# Zoey the Hutt



## PJM (May 7, 2010)

"He..he...he...he...he
Ho...ho...ho...ho...ho
Zoey...Jabba...Wookie...Hedgie-Solo"


----------



## TheWhite (Aug 28, 2010)

:lol: :lol: :lol: :lol: :lol: :lol: :lol: :lol: :lol: :lol: :lol: :lol: :lol: :lol: 

That is all....

TheWhite


----------



## Nancy (Aug 22, 2008)

Awwww, what a face.


----------



## hercsmom (Jul 6, 2010)

I love it! She looks like a mealie monster!


----------



## susanaproenca (Aug 14, 2010)

Aaaaww I love her! What a great picture!


----------



## shetland (Sep 2, 2008)

She looks loved, comfy, well fed and letting out a big sigh to let the world know it!


----------



## Hedgieonboard (Nov 15, 2009)

That is so cute, looks like she is going "nom nom nom" lol


----------



## PJM (May 7, 2010)

You guys are funny. I thought the picture was hilarious. Reminded me of Jabba the Hutt - obviously. But, yes, she LOVES mealies, which is what she was eating. Don't know if she ever had any before. She's spoiled rotten, but doesn't realize it. :roll: :lol: 
Notice the amazingly clean nails? She's even cleaner than me! What a manicure. 
Still working on those tattered ears though.


----------



## LarryT (May 12, 2009)

Cute overload  .


----------



## MomLady (Aug 14, 2010)

So cute, there should be a warning!


----------



## EryBee (May 23, 2010)

That is a fabulous shot! I wanted to make it my desktop background, but then I thought it would make me a creeper if I had someone else's hedgehog on my computer.


----------



## PJM (May 7, 2010)

EryBee said:


> That is a fabulous shot!

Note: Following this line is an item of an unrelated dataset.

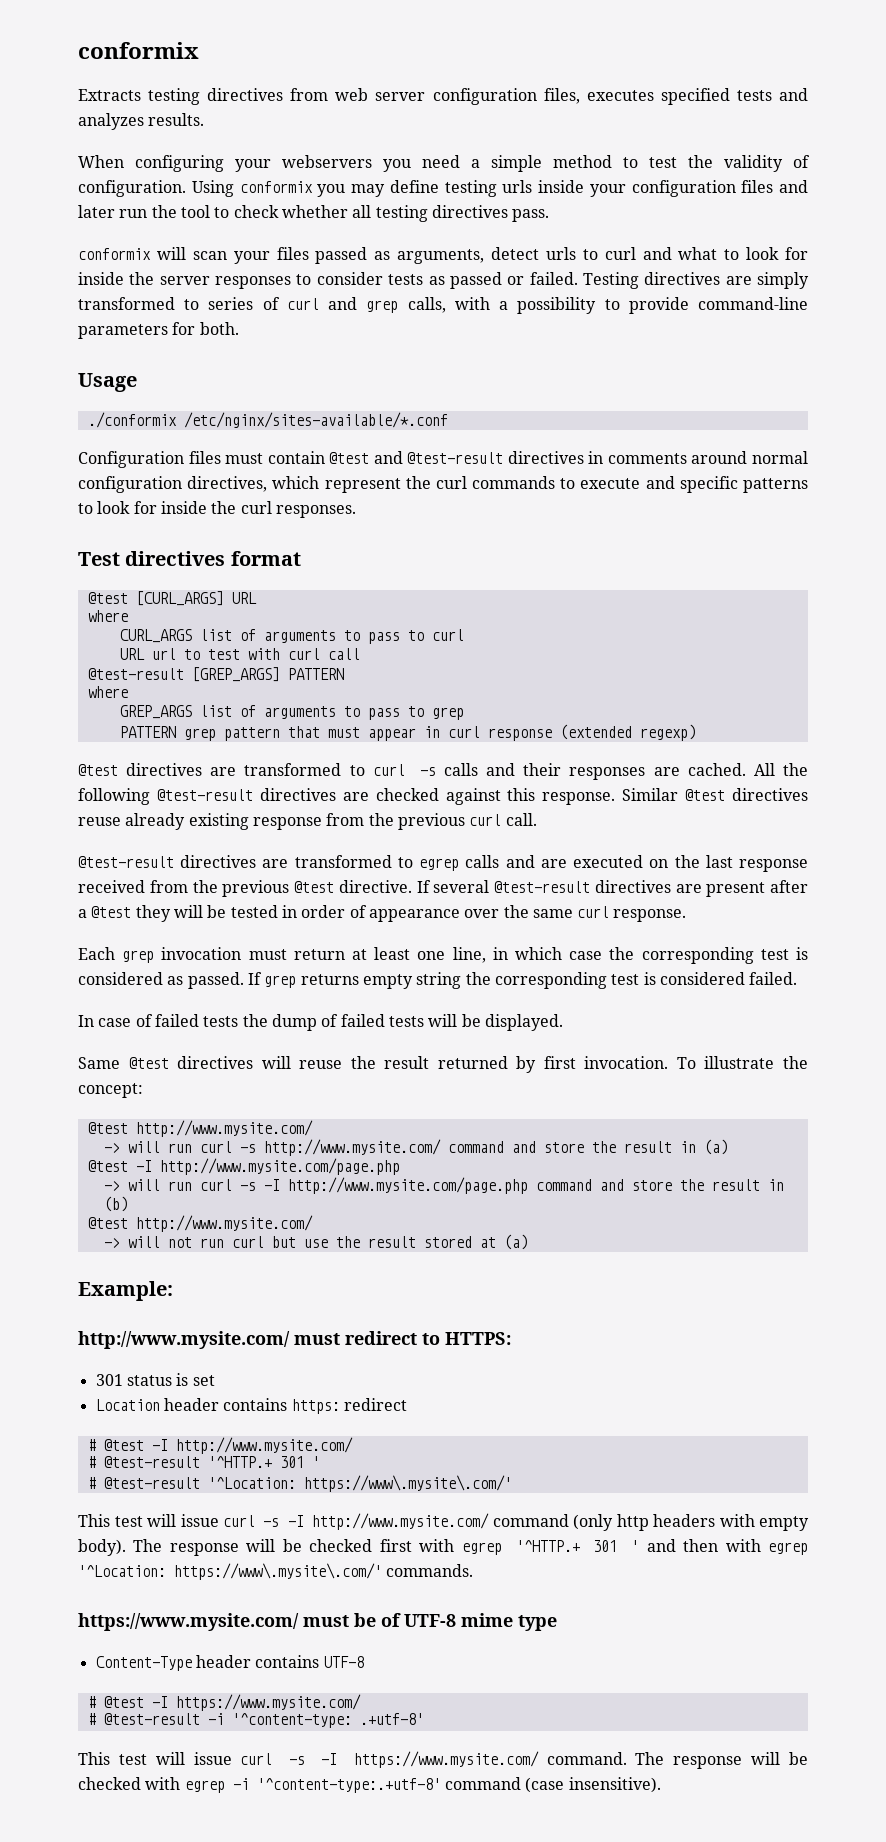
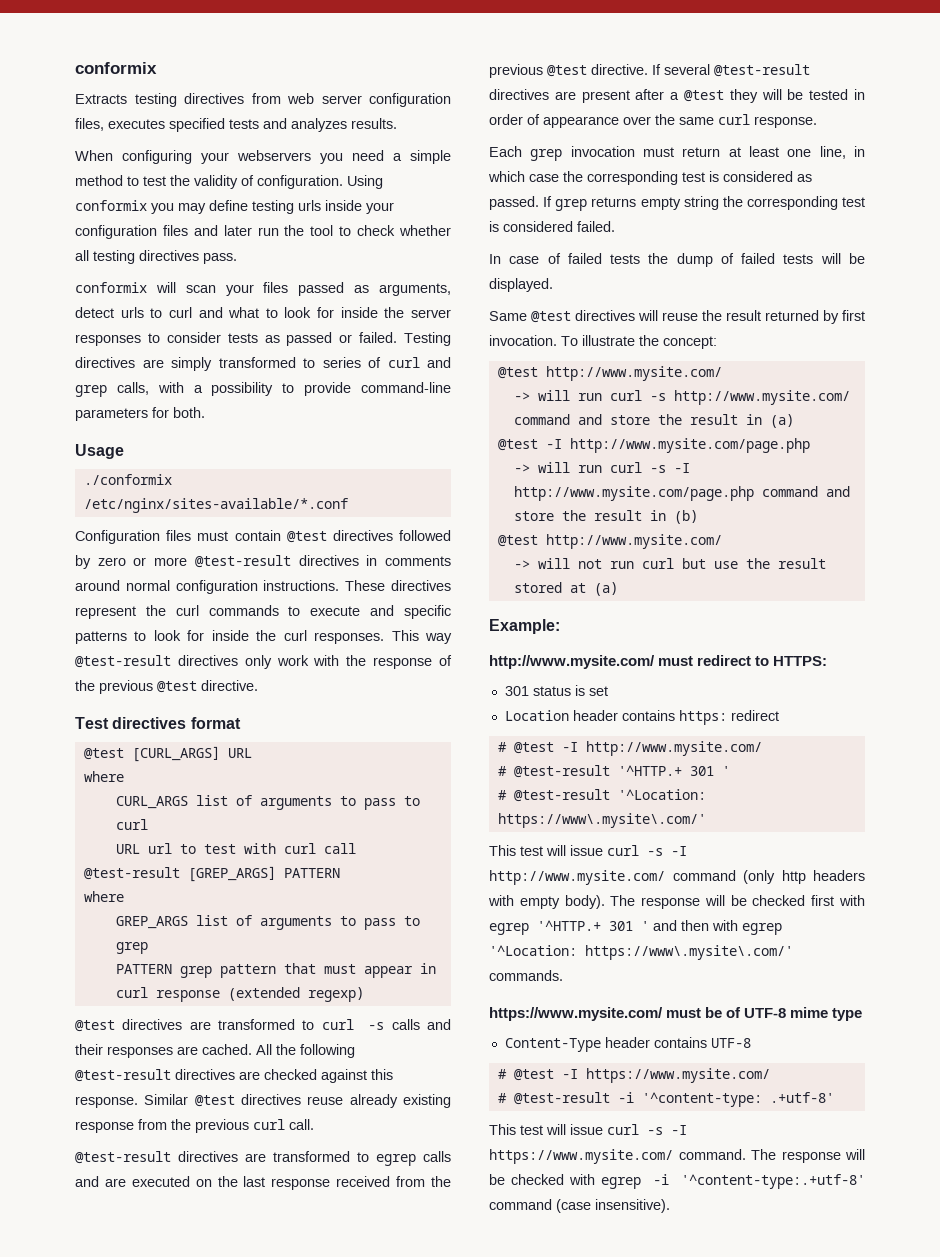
[373,451,403,464] and -> [332,530,451,541] [75,555,188,569] directives followed by zero or more
[187,476,320,492] directives, which -> [263,580,451,591] instructions. These directives
(356, 511) none -> [391,630,453,644] [75,655,452,669] [75,680,258,694] This way @test-result directives only work with the response of the previous @test directive.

I wanted to make it my desktop background, but then I thought it would make me a creeper if I had someone else's hedgehog on my computer.


Go ahead - I steal y'alls pictures all the time! :lol:


----------



## tie-dye hedgie (Dec 19, 2009)

EryBee said:


> That is a fabulous shot! I wanted to make it my desktop background, but then I thought it would make me a creeper if I had someone else's hedgehog on my computer.

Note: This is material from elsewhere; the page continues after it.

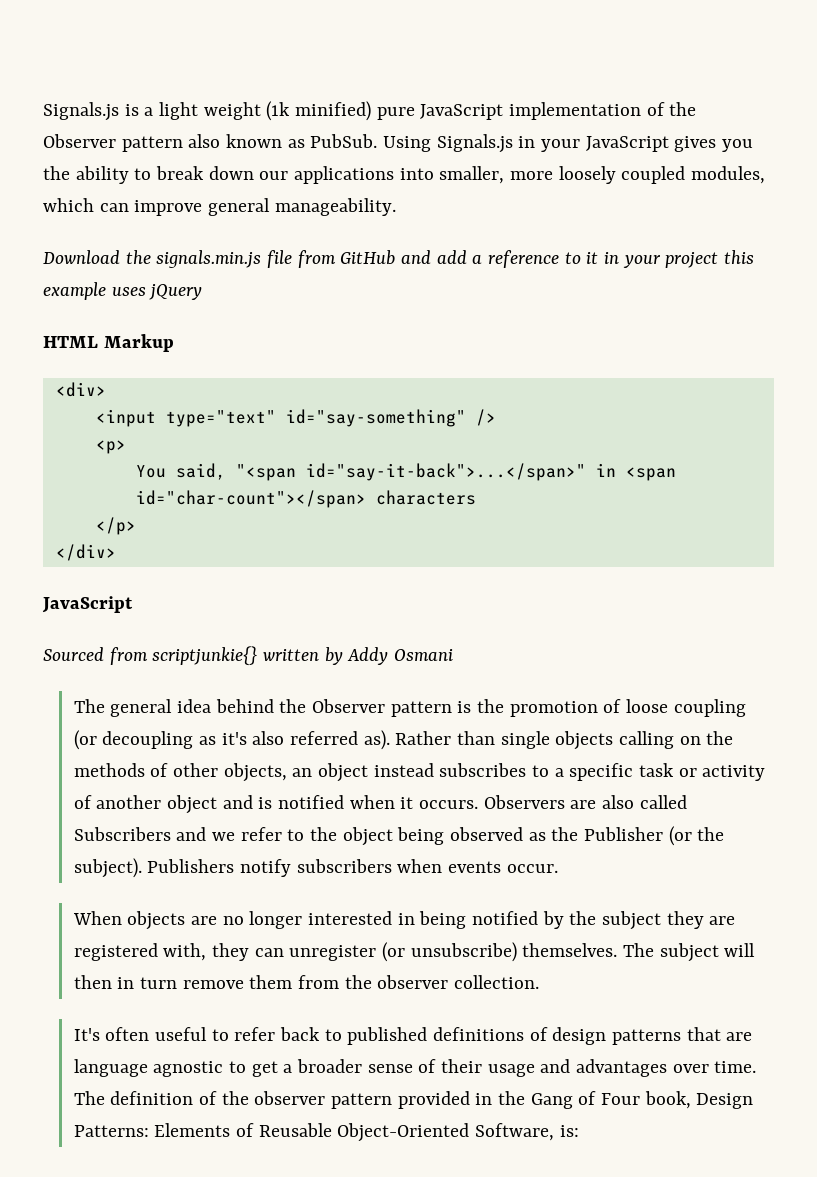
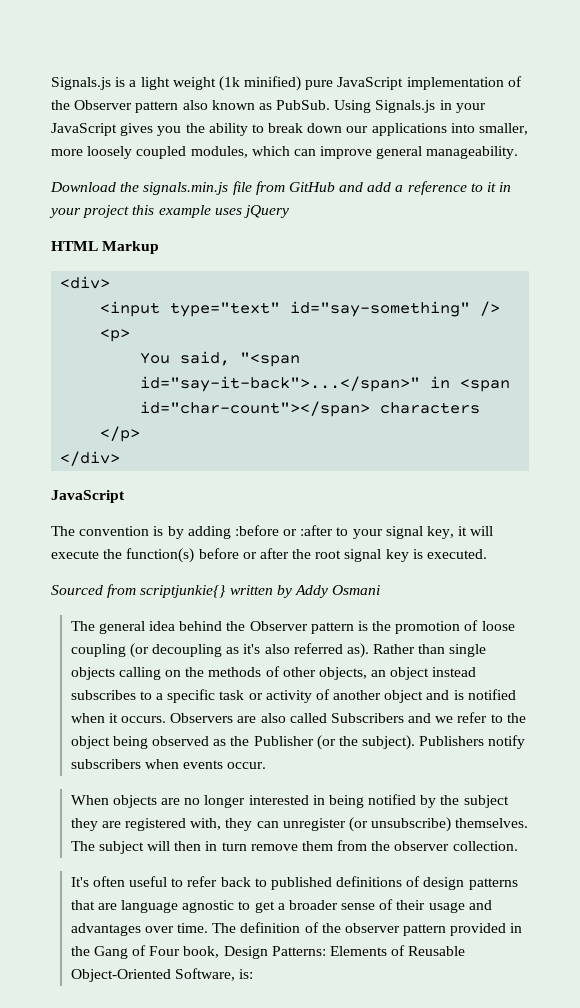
(133, 604) none -> [51,525,494,539] [51,548,488,563] // The convention is by adding :before or :after to your signal key, it will execute the function(s) before or after the root signal key is executed.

What a great idea!! Especially if someone turned on your computer for you and then bam there that picture is! They'd be like "whoa!!!" :mrgreen: :lol:

Yet another hilarious thread/picture PJM! Thanks!


----------



## shetland (Sep 2, 2008)

I love it when I hear the stories about hedgies that are so loved and well cared for with all of their needs respected. More! More!


----------



## QuinntonsMom (Aug 11, 2010)

Oh I laughed SO hard at this. She looks hilarious.


----------